Un an déjà d’écoulé… J’ai encore de la difficulté à le croire. La douleur s’estompe, mais elle rejaillit par moments.
J’ai remarqué que plusieurs ont tenté de savoir, par l’entremise de ce bolg, quelles étaient les causes du décès. En juin dernier, nous avons eu les résultats de l’enquête du coroner. Malgré l’autopsie, les tests et l’enquête, la mort demeure à ce jour inexpliquée. Solène ne présentait aucun traumatisme, aucun signe de maladie ou d’empoisonnement. Grosso modo, l’autopsie ne peut que spécifier que Solène avait arrêté de vivre. Le pourquoi et le comment demeurent donc un mystère.
Je ne peux pas dire que cette conclusion m’a grandement surprise. Les discussions que nous avions eu avec le coroner et les enquêteurs me laissaient entrevoir cela.
Pour certains, l’absence de réponses serait source d’inquiétude, de soucis ou de colère. Pour ma part, je suis relativement serein. Personne ne peut être mis en cause. Rien n’aurait pu être fait. C’est tragique et injuste, certes, mais cet accident de parcours est justement cela, un accident de parcours.
La vie continue…

Il y a un peu moins de treize mois, nous célébrions le baptême de Solène. C’était une journée ensoleillée, un peu comme aujourd’hui. Il faisait chaud et toute la famille et les amis s’étaient réunis à la Maison Verte à Sainte-Geneviève. Ce fut l’unique fois où nous furent presque tous ensemble. En cette journée de la fête des Pères, je me remémore douloureusement ce petit moment de bonheur. Cet événement me semble aujourd’hui tellement loin ! J’ai l’impression d’avoir vécu une vie entière depuis ce jour.

Si aujourd’hui fut une journée de plein air fort agréable en compagnie de mes deux garçons et de Julie à la plage de la marina d’Aylmer, je continue de trouver le soleil toujours un peu moins éclatant. Il y a une petite voix qui manque dans mon entourage. Une petite paire de mains qui devrait continuer de me tapoter l’épaule affectueusement. Tout spécialement aujourd’hui, j’ai une petite pensée pour toi ma Solène.

À mes deux garçons, vous lirez peut-être cet écrit un jours. N’y lisez surtout pas un manque d’affection envers vous. Vous êtes mes deux trésors et je vous adore, même s’il y a un instant j’ai dû vous envoyer jouer à l’extérieur pour que je puisse écrire ces quelques lignes dans une sérénité somme toute relative.
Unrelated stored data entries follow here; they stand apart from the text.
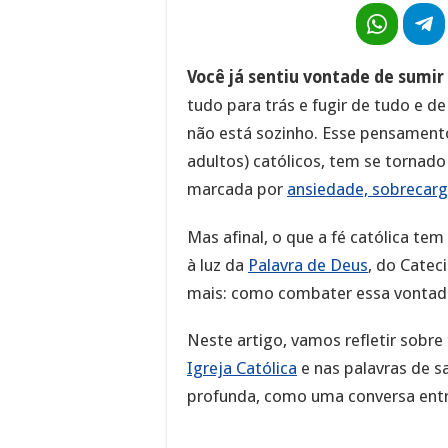
Você já sentiu vontade de sumi
tudo para trás e fugir de tudo e d
não está sozinho. Esse pensament
adultos) católicos, tem se tornado
marcada por
ansiedade, sobrecarga
Mas afinal, o que a fé católica te
à luz da
Palavra de Deus
, do Catec
mais: como combater essa vontade e
Neste artigo, vamos refletir sobre
Igreja Católica
e nas palavras de sa
profunda, como uma conversa entre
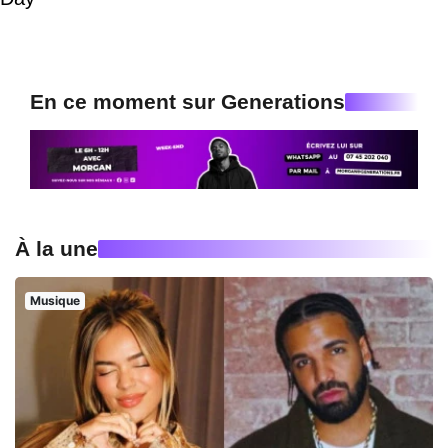
En ce moment sur Generations
À la une
Musique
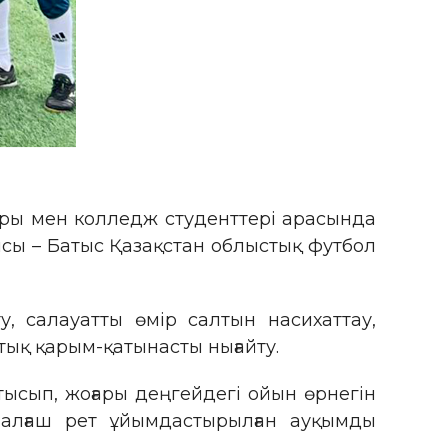
ары мен колледж студенттері арасында
сы – Батыс Қазақстан облыстық футбол
, салауатты өмір салтын насихаттау,
ық қарым-қатынасты нығайту.
ысып, жоғары деңгейдегі ойын өрнегін
а алғаш рет ұйымдастырылған ауқымды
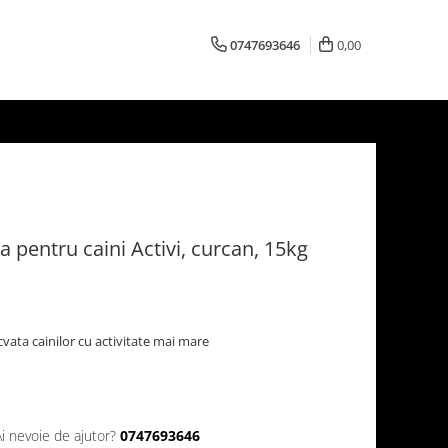
0747693646
0,00
 pentru caini Activi, curcan, 15kg
vata cainilor cu activitate mai mare
Ai nevoie de ajutor?
0747693646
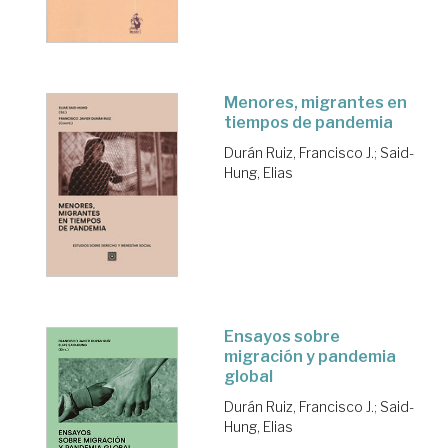
Menores, migrantes en
tiempos de pandemia
Durán Ruiz, Francisco J.
;
Said-
Hung, Elias
Ensayos sobre
migración y pandemia
global
Durán Ruiz, Francisco J.
;
Said-
Hung, Elias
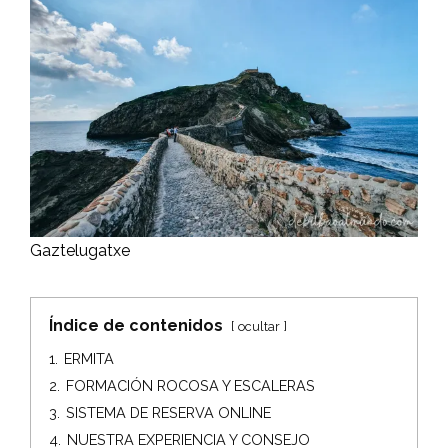
Gaztelugatxe
Índice de contenidos
ocultar
1.
ERMITA
2.
FORMACIÓN ROCOSA Y ESCALERAS
3.
SISTEMA DE RESERVA ONLINE
4.
NUESTRA EXPERIENCIA Y CONSEJO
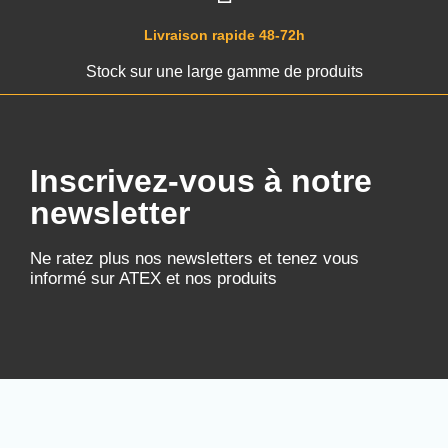
Livraison rapide 48-72h
Stock sur une large gamme de produits
Inscrivez-vous à notre
newsletter
Ne ratez plus nos newsletters et tenez vous
informé sur ATEX et nos produits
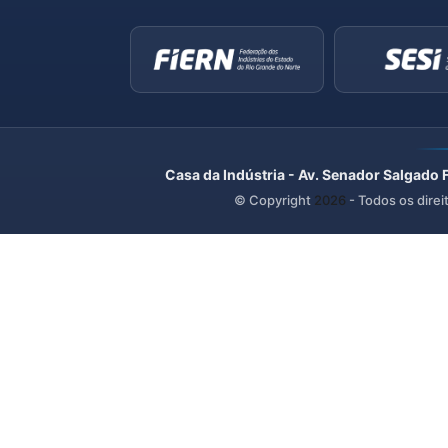
Casa da Indústria - Av. Senador Salgado 
© Copyright
2026
- Todos os direi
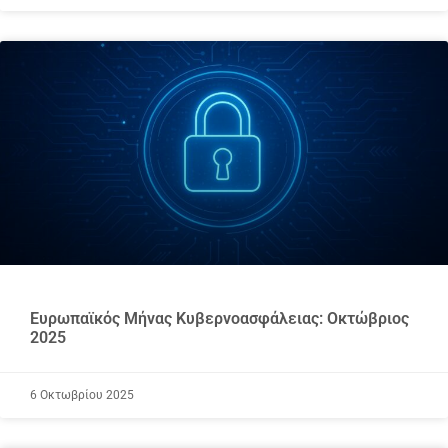
Ευρωπαϊκός Μήνας Κυβερνοασφάλειας: Οκτώβριος
2025
6 Οκτωβρίου 2025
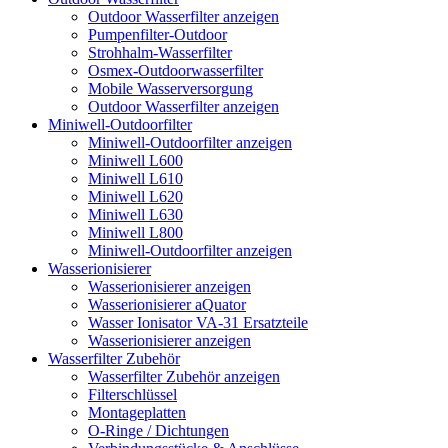
Outdoor Wasserfilter anzeigen
Pumpenfilter-Outdoor
Strohhalm-Wasserfilter
Osmex-Outdoorwasserfilter
Mobile Wasserversorgung
Outdoor Wasserfilter anzeigen
Miniwell-Outdoorfilter
Miniwell-Outdoorfilter anzeigen
Miniwell L600
Miniwell L610
Miniwell L620
Miniwell L630
Miniwell L800
Miniwell-Outdoorfilter anzeigen
Wasserionisierer
Wasserionisierer anzeigen
Wasserionisierer aQuator
Wasser Ionisator VA-31 Ersatzteile
Wasserionisierer anzeigen
Wasserfilter Zubehör
Wasserfilter Zubehör anzeigen
Filterschlüssel
Montageplatten
O-Ringe / Dichtungen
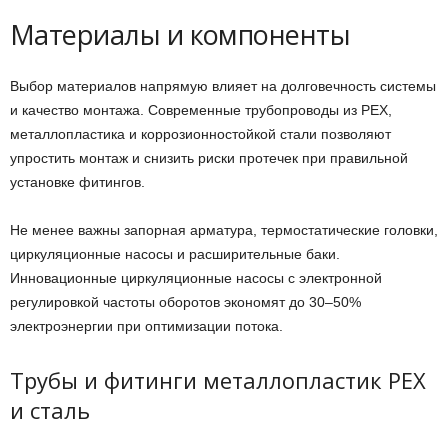
Материалы и компоненты
Выбор материалов напрямую влияет на долговечность системы
и качество монтажа. Современные трубопроводы из PEX,
металлопластика и коррозионностойкой стали позволяют
упростить монтаж и снизить риски протечек при правильной
установке фитингов.
Не менее важны запорная арматура, термостатические головки,
циркуляционные насосы и расширительные баки.
Инновационные циркуляционные насосы с электронной
регулировкой частоты оборотов экономят до 30–50%
электроэнергии при оптимизации потока.
Трубы и фитинги металлопластик PEX
и сталь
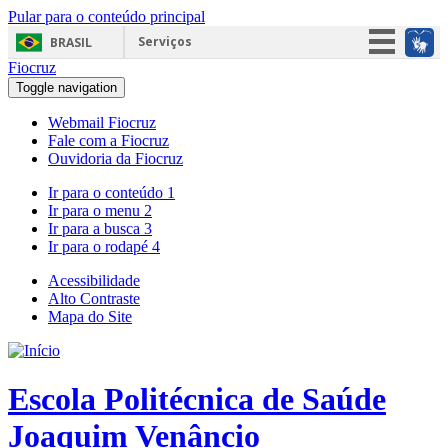
Pular para o conteúdo principal
Serviços
BRASIL
Fiocruz
Simplifique!
Toggle navigation
Participe
Webmail Fiocruz
Acesso à informação
Fale com a Fiocruz
Ouvidoria da Fiocruz
Legislação
Ir para o conteúdo
1
Canais
Ir para o menu
2
Ir para a busca
3
Ir para o rodapé
4
Acessibilidade
Alto Contraste
Mapa do Site
Escola Politécnica de Saúde
Joaquim Venâncio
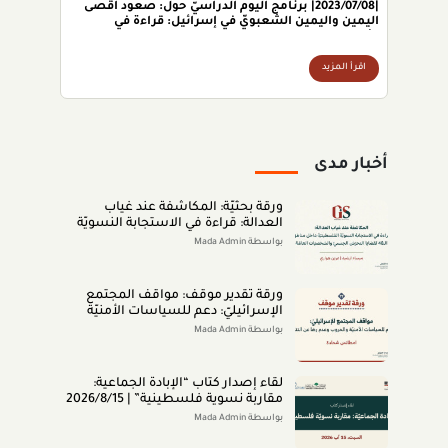
|2023/07/08| برنامج اليوم الدراسيّ حول: صعود أقصى
اليمين واليمين الشعبويّ في إسرائيل: قراءة في
الأسباب والمعاني والإسقاطات.
اقرأ المزيد
أخبار مدى
ورقة بحثيّة: المكاشفة عند غياب
العدالة: قراءة في الاستجابة النسويّة
الفلسطينيّة داخل مناطق الـ48 لقضايا
بواسطة Mada Admin
التحرّش الجنسيّ والشخصيّات العامّة
(اب 2026)
ورقة تقدير موقف: مواقف المجتمع
الإسرائيليّ: دعم للسياسات الأمنيّة
والحروب وعدم رضا عن النتائج (تمّوز
بواسطة Mada Admin
2026)
لقاء إصدار كتاب “اﻹﺑﺎدةّ اﻟﺠﻤﺎﻋﻴﺔ:
ﻣﻘﺎرﺑﺔ ﻧﺴﻮﻳﺔ ﻓﻠﺴﻄﻴﻨﻴﺔ” | 2026/8/15
|
بواسطة Mada Admin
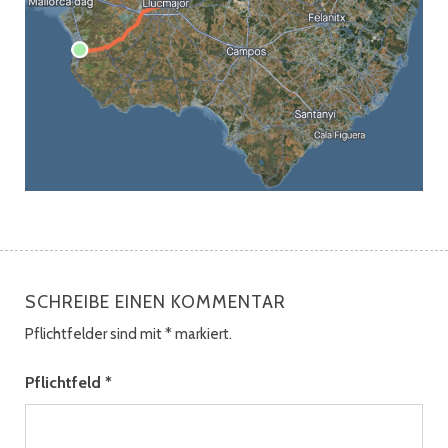
SCHREIBE EINEN KOMMENTAR
Pflichtfelder sind mit
*
markiert.
Pflichtfeld
*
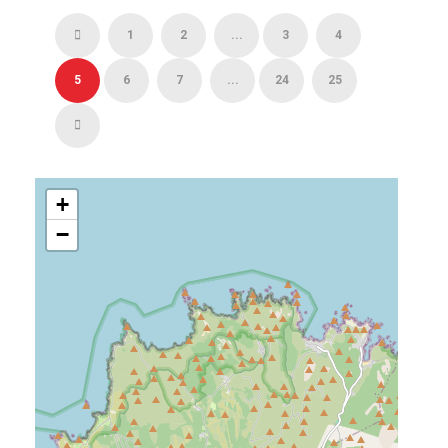
1
2
...
3
4
5
6
7
...
24
25
+
−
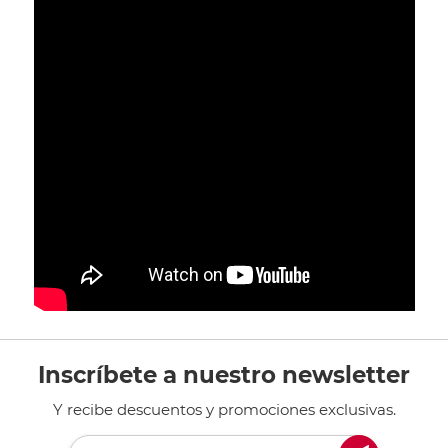
Inscríbete a nuestro newsletter
Y recibe descuentos y promociones exclusivas.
Votre petite soeur n’est plus parmi nous et votre père tente chaque jour de retrouver un équilibre qui est subitement disparus il y a maintenant cinq mois. Vous avez été des anges aujourd’hui et si papa a sorti sa grosse voix, ce n’est que pour continuer à vous guider à travers les sentiers de la vie.

Merci d’être encore avec nous. Merci d’être deux petits anges et deux petits démons à la fois. Vous illustrez tous les deux tout ce que j’avais rêvé quand je m’imaginais être père. Seulement, votre petite soeur me manque et je devais l’exprimer à ma façon…

Ma chère Solène,

Ton grand frère a atteint cette semaine l’âge respectueux de six ans. Six ans, l’âge de l’entrée à l’école primaire. Six ans, l’âge clé dans la vie d’un enfant, l’âge où tout change alors que tout est encore possible. Un âge que tu ne verras jamais. C’est la cruauté de la vie. La vie qui t’a quittée sans explications, sans crier gare.

Me voilà assis, pleurant toujours ton départ malgré les jours, malgré les nuits. Je me noie dans mon travail, dans ma routine, tentant d’ignorer cette douleur qui n’est jamais bien loin. Je n’ai plus de toi que des souvenirs de plus en plus embrumés par le temps et un petit cri laissé sur un enregistrement d’un répondeur. Par moments, j’ai l’impression que tout ceci n’est qu’un rêve. Comment ce peut-il que tu ne sois pas là ? Ai-je imaginé ta présence ? Es-tu simplement le fruit de mon imagination ?

C’est lorsque je regarde ta maman pleurer, tes frères avoir ces petits instants silencieux, ces quelques photos que nous avons de toi que je me rends compte que tout ceci est bien réel. Que cette douleur sourde qui empoigne chaque instant de ma vie est le résultat d’une réelle disparition.

Au moment d’écrire ces quelques mots, le soleil dort depuis plusieurs heures, mais depuis le 10 janvier, s’est-il réellement levé ?

Tu me manques terriblement, ma petite. Si seulement tu pouvais nous revenir et ramener le soleil avec toi.